§ **Exercise directions**:
Using the passage on do-support, answer the following:
(a) What element comes between Tense and V, blocking their morphological merger?
(b) Which adverb does the passage say does not seem to disrupt the necessary adjacency?
(c) Which two pairs of elements must be adjacent in English?

A common idea (dating back at least to Chomsky 1957) is that do-support is triggered in English when adjacency between Tense and the verb is disrupted. The idea is that negation comes between Tense and V, blocking morphological merger of the two, and so do-support is required to support the tense affix:(1)*Leprechauns not eat Lucky Charms.
(2) Leprechauns do not eat Lucky Charms.
An obvious problem for the adjacency account is that adverbs like often do not seem to disrupt the necessary adjacency:(3) Leprechauns often eat Lucky Charms.
(4)*Leprechauns do often eat Lucky Charms.
In contrast, in other cases where adjacency is necessary, adverbs do count. For instance, verbs and objects must be adjacent in English, as must fronted auxiliaries and subjects:(5)*Leprechauns eat often Lucky Charms.
(6)*Do often leprechauns eat Lucky Charms?

(Collected data)
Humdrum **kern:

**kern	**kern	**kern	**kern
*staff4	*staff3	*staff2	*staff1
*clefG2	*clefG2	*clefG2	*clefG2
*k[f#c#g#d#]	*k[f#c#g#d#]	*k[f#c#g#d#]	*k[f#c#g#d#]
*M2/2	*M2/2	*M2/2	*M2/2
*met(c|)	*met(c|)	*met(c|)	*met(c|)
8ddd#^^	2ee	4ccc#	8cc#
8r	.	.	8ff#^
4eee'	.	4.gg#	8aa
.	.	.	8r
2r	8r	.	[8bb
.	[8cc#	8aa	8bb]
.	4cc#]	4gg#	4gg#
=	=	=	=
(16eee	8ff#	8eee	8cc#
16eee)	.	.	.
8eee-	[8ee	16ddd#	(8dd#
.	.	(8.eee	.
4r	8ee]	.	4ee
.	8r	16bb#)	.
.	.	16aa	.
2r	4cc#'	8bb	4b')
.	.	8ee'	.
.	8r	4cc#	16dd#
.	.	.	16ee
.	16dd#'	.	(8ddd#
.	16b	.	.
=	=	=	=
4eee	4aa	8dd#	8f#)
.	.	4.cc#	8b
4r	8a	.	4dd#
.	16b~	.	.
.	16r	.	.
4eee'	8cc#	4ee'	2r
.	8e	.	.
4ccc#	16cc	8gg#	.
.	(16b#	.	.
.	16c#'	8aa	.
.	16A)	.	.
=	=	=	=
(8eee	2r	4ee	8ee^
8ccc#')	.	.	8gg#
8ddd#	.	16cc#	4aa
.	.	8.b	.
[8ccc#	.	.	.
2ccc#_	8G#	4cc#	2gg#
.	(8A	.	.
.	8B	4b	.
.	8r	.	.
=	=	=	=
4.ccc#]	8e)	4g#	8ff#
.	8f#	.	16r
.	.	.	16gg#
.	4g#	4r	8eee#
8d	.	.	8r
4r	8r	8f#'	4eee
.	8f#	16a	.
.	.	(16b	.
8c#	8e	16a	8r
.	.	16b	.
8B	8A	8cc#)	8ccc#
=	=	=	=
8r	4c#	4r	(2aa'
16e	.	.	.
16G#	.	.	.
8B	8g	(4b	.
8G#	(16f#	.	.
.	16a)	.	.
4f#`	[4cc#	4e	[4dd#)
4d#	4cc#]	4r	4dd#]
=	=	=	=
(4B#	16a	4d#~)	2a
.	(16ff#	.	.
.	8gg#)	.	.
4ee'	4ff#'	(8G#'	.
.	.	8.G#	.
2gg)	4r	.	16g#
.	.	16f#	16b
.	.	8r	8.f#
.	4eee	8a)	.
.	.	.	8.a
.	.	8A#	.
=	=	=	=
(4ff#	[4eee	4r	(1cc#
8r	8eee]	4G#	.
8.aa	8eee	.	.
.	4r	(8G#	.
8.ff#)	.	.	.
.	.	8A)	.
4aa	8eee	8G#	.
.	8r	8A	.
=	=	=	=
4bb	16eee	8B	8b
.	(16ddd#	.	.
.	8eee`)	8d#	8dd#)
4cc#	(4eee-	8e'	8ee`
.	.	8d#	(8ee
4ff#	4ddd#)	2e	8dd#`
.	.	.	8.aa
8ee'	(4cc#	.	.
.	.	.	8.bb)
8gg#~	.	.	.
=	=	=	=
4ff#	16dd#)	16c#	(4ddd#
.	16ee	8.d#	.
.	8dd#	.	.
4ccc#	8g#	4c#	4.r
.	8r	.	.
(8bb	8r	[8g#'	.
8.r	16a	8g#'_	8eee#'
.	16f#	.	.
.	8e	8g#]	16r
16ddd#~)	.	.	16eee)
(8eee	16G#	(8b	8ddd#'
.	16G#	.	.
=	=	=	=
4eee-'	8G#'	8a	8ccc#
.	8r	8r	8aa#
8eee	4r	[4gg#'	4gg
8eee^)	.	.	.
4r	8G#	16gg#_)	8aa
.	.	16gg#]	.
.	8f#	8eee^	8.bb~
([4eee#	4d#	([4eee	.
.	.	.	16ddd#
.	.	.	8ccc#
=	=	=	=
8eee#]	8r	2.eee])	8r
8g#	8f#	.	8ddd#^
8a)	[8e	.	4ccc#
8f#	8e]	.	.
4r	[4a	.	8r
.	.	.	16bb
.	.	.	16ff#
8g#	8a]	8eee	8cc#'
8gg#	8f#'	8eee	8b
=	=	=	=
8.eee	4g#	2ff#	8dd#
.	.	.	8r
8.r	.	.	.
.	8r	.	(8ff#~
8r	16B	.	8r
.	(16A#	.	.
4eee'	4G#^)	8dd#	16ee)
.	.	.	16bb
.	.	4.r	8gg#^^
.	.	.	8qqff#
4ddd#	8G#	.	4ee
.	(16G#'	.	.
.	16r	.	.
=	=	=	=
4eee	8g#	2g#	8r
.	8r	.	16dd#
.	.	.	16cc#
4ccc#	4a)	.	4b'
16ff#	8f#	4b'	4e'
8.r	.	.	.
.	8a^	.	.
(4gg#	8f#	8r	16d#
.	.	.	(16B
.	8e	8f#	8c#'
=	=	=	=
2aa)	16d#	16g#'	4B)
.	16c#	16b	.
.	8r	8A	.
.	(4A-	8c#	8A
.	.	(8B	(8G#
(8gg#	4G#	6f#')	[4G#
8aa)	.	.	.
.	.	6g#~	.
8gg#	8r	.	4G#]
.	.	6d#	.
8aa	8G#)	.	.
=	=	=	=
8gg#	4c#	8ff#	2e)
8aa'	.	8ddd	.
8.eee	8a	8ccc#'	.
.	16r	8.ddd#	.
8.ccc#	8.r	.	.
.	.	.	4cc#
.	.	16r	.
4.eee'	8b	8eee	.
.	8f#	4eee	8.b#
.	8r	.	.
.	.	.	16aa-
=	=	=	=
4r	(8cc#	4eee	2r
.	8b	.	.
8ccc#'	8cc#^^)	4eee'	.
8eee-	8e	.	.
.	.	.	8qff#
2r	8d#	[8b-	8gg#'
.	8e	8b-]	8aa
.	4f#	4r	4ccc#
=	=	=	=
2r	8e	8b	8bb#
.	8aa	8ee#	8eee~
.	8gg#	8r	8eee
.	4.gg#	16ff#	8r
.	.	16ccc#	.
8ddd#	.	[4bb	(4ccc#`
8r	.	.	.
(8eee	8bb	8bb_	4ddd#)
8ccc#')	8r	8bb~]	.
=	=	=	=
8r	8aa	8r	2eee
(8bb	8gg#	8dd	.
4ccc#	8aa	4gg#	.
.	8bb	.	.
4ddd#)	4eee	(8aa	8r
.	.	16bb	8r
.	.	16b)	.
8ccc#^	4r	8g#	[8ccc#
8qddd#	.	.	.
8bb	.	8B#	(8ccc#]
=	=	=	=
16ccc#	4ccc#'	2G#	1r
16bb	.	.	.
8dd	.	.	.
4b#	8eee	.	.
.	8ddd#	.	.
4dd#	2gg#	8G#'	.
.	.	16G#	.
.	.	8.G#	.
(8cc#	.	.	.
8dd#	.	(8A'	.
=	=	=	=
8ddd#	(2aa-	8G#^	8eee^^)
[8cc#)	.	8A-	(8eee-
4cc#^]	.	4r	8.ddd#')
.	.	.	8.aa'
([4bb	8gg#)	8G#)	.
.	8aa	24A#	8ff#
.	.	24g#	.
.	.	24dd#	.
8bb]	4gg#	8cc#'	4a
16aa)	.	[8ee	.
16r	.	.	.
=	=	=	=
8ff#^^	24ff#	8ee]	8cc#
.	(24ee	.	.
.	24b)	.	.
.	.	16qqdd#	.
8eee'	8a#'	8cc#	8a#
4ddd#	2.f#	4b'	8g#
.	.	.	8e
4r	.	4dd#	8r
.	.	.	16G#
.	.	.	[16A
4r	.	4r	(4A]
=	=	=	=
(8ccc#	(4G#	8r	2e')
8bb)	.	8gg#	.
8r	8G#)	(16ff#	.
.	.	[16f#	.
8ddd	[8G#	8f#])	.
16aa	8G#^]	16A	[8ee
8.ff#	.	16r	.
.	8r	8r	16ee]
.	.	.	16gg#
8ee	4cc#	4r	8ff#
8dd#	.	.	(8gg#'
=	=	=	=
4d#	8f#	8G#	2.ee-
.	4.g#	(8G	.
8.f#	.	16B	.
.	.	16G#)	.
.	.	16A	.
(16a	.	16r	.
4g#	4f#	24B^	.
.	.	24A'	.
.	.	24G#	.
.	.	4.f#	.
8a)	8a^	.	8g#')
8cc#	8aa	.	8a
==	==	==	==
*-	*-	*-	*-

§ **Expected answer**:
(a) Negation.
(b) Often.
(c) Verbs and objects, and fronted auxiliaries and subjects.